When you find the word "pixels" in a line of the entries, please copy the whole line.

**Dataset excerpts:**
►

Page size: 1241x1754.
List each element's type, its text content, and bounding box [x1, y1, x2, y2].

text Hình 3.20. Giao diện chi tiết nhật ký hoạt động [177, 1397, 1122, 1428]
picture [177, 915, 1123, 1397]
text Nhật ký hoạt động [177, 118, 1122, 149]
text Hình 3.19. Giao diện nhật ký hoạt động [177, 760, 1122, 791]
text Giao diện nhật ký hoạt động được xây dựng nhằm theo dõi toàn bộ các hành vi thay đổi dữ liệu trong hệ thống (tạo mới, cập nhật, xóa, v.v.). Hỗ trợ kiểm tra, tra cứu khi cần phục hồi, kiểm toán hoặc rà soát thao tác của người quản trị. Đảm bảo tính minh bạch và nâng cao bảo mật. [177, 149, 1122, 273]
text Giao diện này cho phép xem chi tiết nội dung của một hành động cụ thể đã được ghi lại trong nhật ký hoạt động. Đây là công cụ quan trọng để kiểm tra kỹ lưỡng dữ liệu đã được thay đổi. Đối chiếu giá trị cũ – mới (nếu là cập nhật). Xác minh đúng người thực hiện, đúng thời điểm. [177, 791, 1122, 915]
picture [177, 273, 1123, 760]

◄
►

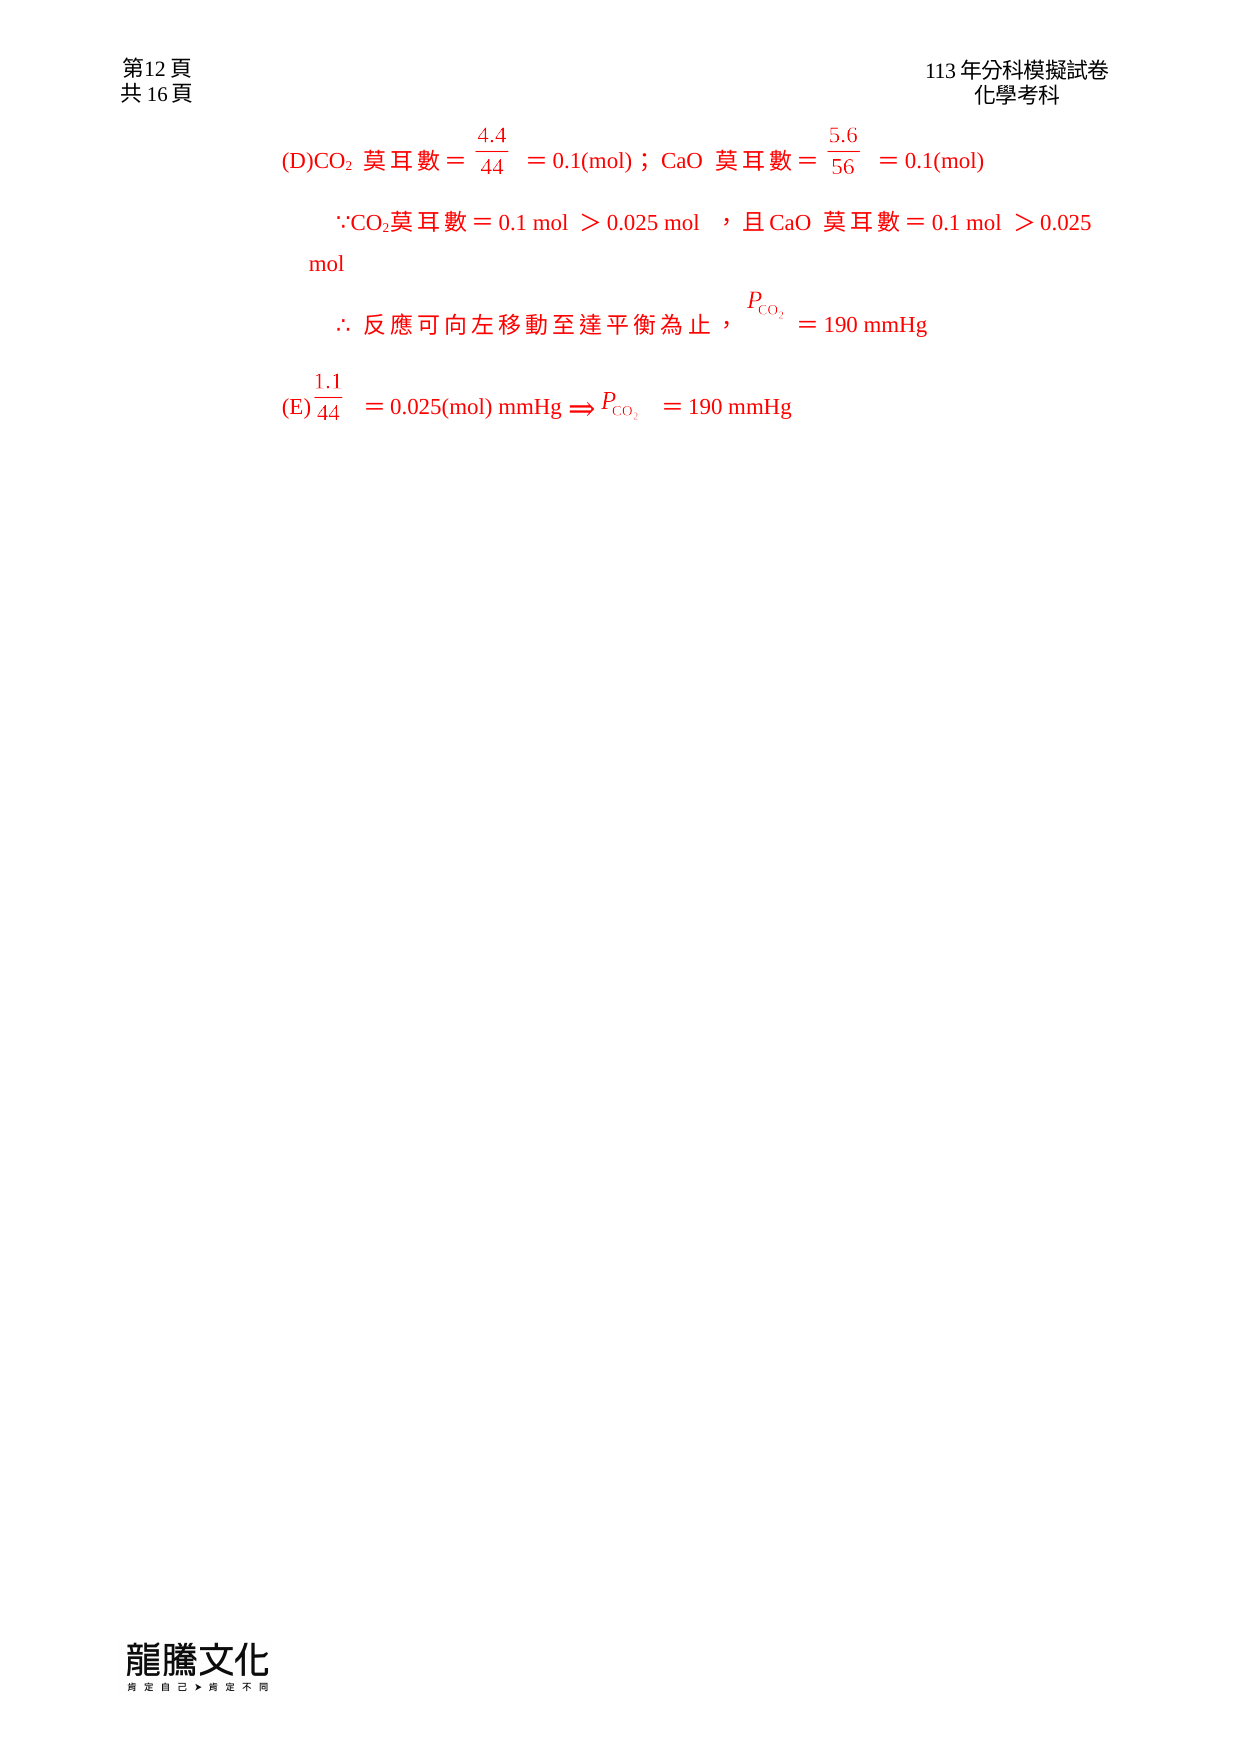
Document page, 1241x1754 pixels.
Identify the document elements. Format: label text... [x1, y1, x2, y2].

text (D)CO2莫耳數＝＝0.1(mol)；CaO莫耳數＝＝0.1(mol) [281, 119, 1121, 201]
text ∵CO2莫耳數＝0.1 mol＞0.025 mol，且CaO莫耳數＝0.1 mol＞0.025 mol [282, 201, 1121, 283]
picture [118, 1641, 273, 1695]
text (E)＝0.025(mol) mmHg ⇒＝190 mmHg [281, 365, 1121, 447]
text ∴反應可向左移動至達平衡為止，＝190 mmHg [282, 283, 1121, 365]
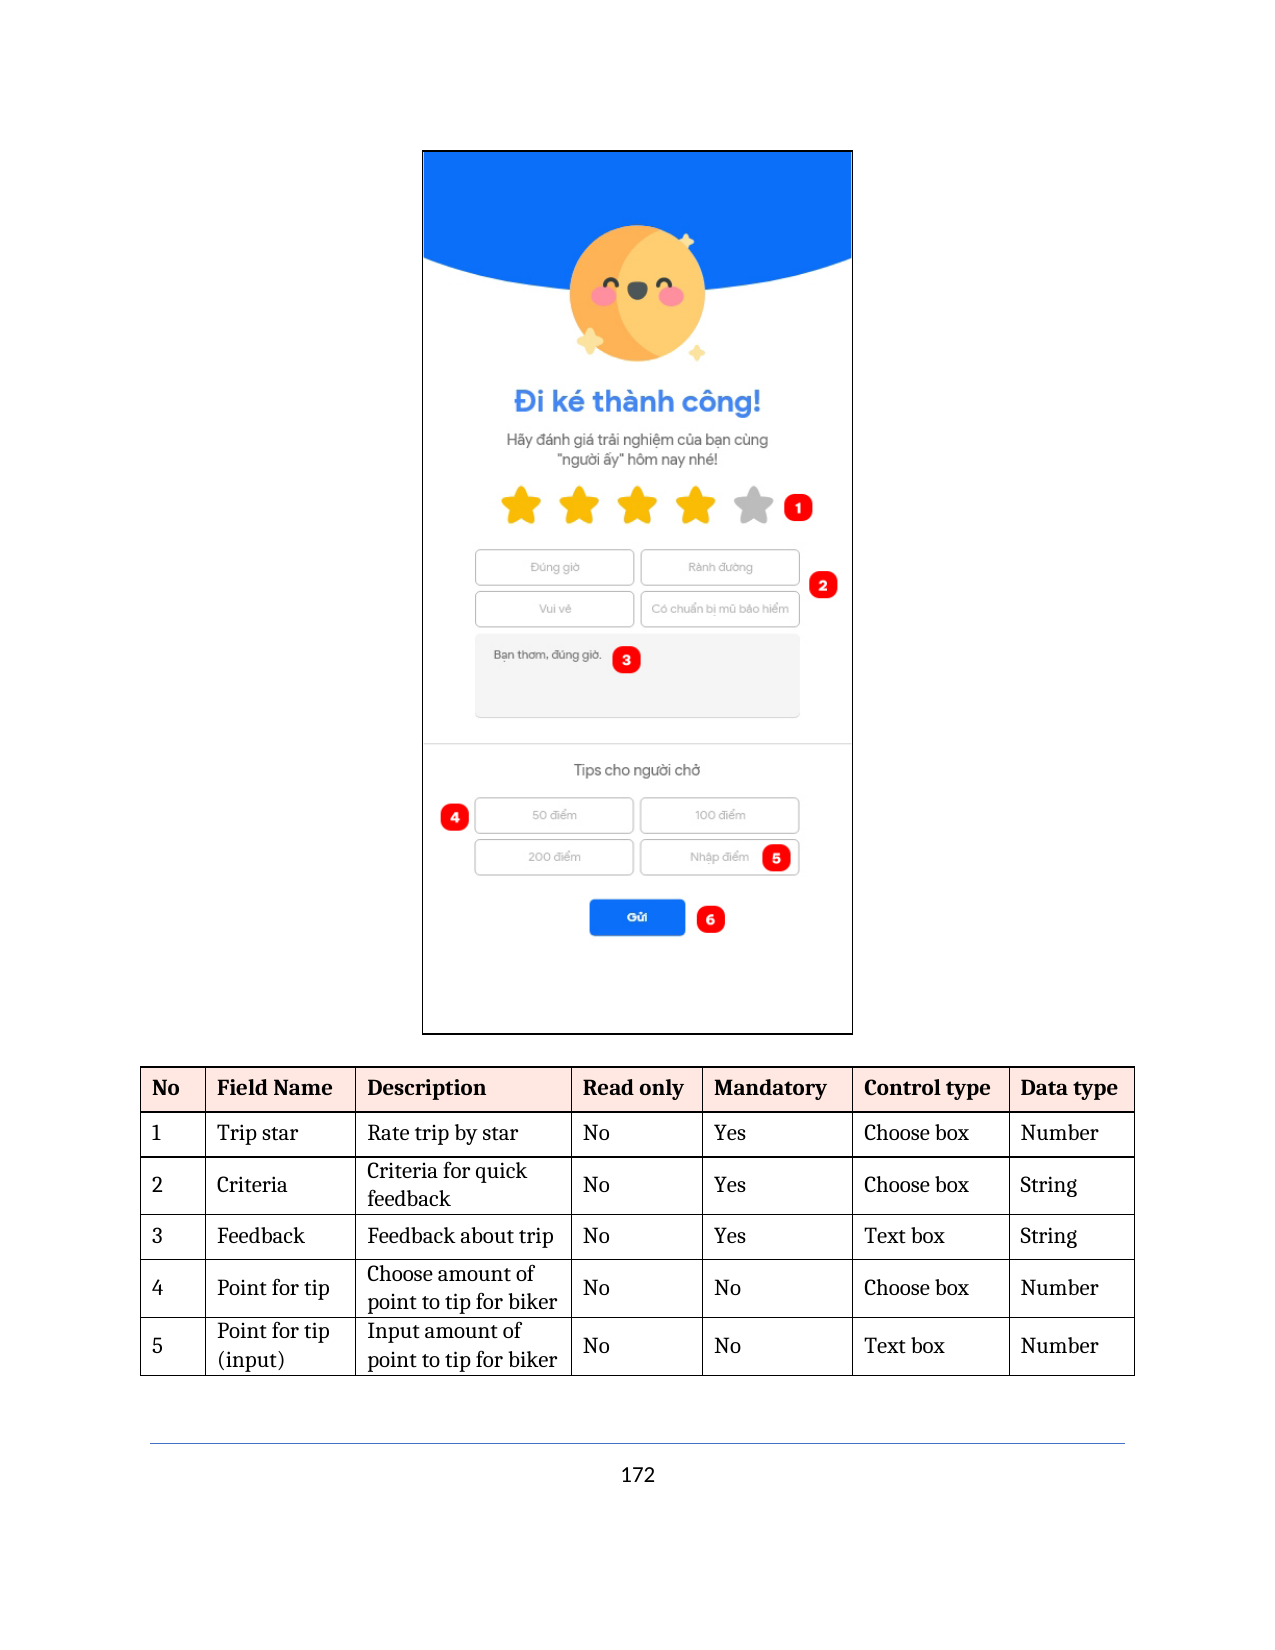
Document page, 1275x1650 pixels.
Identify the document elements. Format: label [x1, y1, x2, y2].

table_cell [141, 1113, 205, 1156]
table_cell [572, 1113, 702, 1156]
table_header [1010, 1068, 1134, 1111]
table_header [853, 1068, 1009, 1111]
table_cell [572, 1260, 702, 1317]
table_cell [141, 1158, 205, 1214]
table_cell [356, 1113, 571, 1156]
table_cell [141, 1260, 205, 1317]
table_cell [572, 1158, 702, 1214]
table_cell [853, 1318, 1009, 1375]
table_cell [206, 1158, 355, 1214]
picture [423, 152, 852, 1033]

◄

**The completed task:**
Document page, 1241x1754 pixels.
Document page, 1275x1650 pixels.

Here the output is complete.